**TASK TO COMPLETE:**
Give back the lines below exactly, but do not include any pictures.

**RECORDED DATA:**
----

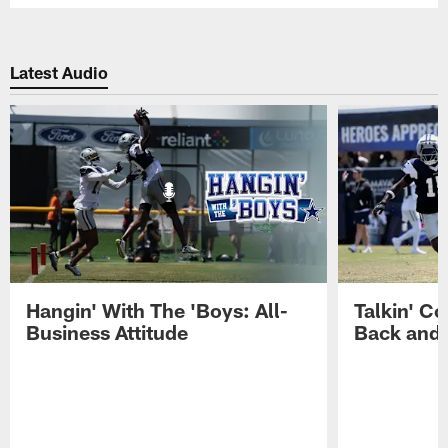
Latest Audio
Hangin' With The 'Boys: All-
Talkin' Co
Business Attitude
Back and 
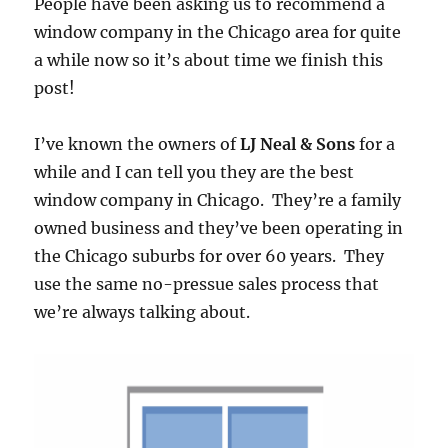
People have been asking us to recommend a
window company in the Chicago area for quite
a while now so it’s about time we finish this
post!
I’ve known the owners of
LJ Neal & Sons
for a
while and I can tell you they are the best
window company in Chicago. They’re a family
owned business and they’ve been operating in
the Chicago suburbs for over 60 years. They
use the same no-pressue sales process that
we’re always talking about.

----

**RESPONSE FOR THIS EXERCISE:**
Latest Audio
Hangin' With The 'Boys: All-
Talkin' Co
Business Attitude
Back and 
People have been asking us to recommend a
window company in the Chicago area for quite
a while now so it’s about time we finish this
post!
I’ve known the owners of
LJ Neal & Sons
for a
while and I can tell you they are the best
window company in Chicago. They’re a family
owned business and they’ve been operating in
the Chicago suburbs for over 60 years. They
use the same no-pressue sales process that
we’re always talking about.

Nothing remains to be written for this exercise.